For a group of hip kids who like to be ahead of the crowd, it is interesting to note that the preferred listening medium of today’s mods is still vinyl. Our “Modernists” and “Modernism” CDs were widely acclaimed by those who had heard too many Hot 100 sounds and were ready to dig some rarer grooves. Especially for them, here’s a new vinyl edition, featuring newfound staples from Bessie Banks, Bob & Earl and Mel Williams, the latter of whom likens the aspiring youth of 1966 to a T-Bird. Little Johnny Hamilton’s hip ‘Go’ instrumental was previously only available to kids with a few hundred to spill on its northern soul flip, and Troy Dodds’ sublime ‘The Real Thing’ had been hiding under the expensive ‘Try My Love’, while Clarence Daniels & Obie Jessie’s Oscar Brown Jr-influenced ‘Hard Working Girl’ has only just come to light as an incredibly rare vinyl artefact. Similarly, although Philly’s Swan imprint was known to the record collecting cognoscenti of the UK’s 60s scene, Leroy Harris’ mean and moody ‘I’m Gonna Get You’ somehow escaped their attention.

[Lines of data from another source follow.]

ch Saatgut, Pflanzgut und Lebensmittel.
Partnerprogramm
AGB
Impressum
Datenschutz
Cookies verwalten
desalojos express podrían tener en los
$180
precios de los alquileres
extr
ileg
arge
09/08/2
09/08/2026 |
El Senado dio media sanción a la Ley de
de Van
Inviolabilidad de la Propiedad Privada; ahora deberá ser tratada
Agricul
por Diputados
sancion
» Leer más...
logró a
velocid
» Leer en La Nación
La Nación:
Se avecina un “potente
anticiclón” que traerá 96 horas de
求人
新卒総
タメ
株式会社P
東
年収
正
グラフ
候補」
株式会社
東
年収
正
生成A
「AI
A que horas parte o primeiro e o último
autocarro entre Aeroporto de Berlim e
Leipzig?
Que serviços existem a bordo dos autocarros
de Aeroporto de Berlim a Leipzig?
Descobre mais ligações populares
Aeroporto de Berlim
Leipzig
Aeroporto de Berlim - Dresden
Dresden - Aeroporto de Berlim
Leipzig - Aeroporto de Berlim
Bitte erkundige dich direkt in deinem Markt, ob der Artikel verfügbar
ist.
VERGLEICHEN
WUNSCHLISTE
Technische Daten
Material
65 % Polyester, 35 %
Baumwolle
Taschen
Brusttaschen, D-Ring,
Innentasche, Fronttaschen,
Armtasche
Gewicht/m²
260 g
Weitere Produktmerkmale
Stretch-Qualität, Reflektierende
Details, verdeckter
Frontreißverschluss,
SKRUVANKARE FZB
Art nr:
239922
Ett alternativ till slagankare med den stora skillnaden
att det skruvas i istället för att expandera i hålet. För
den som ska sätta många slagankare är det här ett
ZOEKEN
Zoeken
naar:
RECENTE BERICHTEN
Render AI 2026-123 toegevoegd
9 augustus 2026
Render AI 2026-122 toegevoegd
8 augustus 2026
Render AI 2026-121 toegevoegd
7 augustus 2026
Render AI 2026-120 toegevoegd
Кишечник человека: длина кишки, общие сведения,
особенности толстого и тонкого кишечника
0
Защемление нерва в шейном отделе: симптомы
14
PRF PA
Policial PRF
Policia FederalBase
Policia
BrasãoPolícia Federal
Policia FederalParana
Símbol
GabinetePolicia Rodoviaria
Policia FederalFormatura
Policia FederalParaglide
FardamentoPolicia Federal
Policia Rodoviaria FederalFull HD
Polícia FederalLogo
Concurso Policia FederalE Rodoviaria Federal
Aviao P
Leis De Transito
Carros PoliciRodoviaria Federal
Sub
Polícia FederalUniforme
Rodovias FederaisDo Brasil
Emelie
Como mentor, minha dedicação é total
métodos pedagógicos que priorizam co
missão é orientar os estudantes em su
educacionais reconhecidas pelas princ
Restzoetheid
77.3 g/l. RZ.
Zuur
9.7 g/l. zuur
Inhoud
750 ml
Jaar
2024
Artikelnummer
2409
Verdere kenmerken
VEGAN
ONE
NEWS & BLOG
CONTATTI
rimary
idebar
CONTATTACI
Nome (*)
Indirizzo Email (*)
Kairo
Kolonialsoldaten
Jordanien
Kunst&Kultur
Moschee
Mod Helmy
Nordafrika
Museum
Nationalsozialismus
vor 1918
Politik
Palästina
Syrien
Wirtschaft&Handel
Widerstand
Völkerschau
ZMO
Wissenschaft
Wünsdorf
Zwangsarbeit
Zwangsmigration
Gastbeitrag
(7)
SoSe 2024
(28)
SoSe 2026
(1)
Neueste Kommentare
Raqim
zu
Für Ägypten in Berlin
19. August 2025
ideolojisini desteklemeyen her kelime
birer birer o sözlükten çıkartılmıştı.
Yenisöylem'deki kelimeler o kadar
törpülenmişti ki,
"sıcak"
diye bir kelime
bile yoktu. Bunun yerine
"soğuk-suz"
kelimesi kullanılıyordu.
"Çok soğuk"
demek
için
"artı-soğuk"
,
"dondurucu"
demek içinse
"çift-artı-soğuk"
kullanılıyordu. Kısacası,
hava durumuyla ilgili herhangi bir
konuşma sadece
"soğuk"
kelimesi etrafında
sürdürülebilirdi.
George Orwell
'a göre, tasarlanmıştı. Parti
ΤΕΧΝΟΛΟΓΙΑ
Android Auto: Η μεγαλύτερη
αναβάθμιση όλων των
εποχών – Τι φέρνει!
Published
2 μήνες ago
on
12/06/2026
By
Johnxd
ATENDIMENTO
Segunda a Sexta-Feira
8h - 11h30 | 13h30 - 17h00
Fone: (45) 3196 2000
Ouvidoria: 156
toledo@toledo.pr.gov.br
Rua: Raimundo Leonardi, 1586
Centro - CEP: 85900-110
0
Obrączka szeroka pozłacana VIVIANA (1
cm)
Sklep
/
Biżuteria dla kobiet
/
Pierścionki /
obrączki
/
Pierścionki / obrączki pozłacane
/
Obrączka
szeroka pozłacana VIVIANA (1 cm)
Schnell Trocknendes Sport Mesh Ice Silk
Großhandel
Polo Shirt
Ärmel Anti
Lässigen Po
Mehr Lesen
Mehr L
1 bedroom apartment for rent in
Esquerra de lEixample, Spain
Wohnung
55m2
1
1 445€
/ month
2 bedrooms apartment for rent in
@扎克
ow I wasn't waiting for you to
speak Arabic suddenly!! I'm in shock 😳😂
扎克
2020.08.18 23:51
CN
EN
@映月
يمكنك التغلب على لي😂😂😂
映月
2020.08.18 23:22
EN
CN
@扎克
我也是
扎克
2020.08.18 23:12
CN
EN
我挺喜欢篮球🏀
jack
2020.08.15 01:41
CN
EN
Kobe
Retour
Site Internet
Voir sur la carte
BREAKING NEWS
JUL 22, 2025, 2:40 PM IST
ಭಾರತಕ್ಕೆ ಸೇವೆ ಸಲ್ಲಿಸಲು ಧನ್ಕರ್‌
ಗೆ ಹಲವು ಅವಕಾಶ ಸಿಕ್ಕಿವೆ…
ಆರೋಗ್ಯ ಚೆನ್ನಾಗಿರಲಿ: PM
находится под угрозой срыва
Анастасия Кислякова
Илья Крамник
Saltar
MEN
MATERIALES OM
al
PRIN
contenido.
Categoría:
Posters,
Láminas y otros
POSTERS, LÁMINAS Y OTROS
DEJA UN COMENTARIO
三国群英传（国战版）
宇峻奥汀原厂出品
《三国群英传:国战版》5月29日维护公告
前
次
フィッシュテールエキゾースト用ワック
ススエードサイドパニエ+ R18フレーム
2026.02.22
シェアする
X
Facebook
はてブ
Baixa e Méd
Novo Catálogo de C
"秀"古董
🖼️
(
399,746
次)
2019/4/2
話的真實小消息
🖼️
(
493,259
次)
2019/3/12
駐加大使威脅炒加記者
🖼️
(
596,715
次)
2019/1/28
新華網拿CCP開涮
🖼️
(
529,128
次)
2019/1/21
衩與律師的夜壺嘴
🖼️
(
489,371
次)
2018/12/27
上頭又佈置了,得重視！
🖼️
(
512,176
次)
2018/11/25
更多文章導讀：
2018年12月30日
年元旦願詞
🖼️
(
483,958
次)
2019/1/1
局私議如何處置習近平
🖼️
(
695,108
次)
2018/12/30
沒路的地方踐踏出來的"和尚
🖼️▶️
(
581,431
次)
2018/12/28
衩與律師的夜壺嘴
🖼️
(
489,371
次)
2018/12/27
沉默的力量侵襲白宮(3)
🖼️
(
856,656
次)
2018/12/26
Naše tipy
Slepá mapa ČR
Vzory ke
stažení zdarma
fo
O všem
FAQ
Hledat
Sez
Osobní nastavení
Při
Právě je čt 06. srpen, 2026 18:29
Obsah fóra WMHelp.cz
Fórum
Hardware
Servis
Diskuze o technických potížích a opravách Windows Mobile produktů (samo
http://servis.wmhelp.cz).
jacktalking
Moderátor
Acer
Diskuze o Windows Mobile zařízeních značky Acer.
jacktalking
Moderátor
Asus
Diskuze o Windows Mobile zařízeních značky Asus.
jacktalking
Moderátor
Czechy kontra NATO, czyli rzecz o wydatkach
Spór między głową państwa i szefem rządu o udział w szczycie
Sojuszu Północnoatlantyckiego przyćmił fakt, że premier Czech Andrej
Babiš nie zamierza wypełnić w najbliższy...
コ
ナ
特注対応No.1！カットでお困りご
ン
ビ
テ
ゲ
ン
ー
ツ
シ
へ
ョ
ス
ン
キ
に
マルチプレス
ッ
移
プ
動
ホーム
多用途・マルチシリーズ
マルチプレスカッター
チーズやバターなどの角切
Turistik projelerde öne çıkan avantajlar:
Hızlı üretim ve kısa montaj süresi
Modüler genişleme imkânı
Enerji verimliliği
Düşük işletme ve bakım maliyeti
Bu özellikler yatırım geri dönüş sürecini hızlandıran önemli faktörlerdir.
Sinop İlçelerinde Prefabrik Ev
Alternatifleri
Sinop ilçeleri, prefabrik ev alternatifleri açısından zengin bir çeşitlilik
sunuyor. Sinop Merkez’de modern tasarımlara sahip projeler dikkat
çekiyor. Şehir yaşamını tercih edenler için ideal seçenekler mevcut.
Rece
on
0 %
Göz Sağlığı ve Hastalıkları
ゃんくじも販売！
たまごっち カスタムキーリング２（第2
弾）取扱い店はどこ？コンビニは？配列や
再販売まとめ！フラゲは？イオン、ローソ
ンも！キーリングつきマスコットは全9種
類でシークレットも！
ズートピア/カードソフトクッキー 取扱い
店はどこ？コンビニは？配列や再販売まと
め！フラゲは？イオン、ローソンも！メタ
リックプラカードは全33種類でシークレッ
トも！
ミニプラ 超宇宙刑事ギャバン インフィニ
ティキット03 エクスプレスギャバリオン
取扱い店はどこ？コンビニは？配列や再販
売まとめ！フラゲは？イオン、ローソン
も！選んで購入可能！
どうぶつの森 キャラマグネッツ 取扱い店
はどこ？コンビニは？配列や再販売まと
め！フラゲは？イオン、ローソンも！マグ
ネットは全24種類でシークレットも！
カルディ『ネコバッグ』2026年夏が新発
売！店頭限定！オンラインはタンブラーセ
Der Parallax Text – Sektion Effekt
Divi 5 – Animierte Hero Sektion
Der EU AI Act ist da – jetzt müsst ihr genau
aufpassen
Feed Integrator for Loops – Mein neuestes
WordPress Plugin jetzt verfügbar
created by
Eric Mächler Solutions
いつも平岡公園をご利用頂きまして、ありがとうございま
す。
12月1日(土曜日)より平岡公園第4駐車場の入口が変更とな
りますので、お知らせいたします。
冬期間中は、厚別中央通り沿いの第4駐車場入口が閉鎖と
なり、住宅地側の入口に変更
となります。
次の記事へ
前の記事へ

Mod was always an international movement. While British soul fans went off in search of faster beats, their French and Belgian counterparts continued with the cool on the popcorn scene. This is epitomised by Hank Jacobs’ ‘East Side’, a fabulous piano-led instrumental from one of LA’s finest. It was big inLos Angeleson release, inAntwerpin the later 60s, and has since returned home to the low rider scene of recent years.
Unissued in any format until recent years, ultra-hip jazzer Floyd White’s ‘Another Child Lost’, Teddy Reynolds’ mid-60s soul groove ‘Ain’t That Soul’ and R&B vocal group the Corvairs’ ‘A Feeling Deep Inside’ are perfect for mods of any vintage. Enterprising mod DJ Lee Miller picked up on an unissued at the time 1963 recording called ‘Sundown’ by the Merced Blue notes from an Ace CD. He had an acetate made up to play out at gigs, renaming the song and artist to heighten the mystery. Having created a demand, only then did he come clean. These and Chuck Higgins’ take on ‘All Around The World’ are enjoying their first vinyl outings here.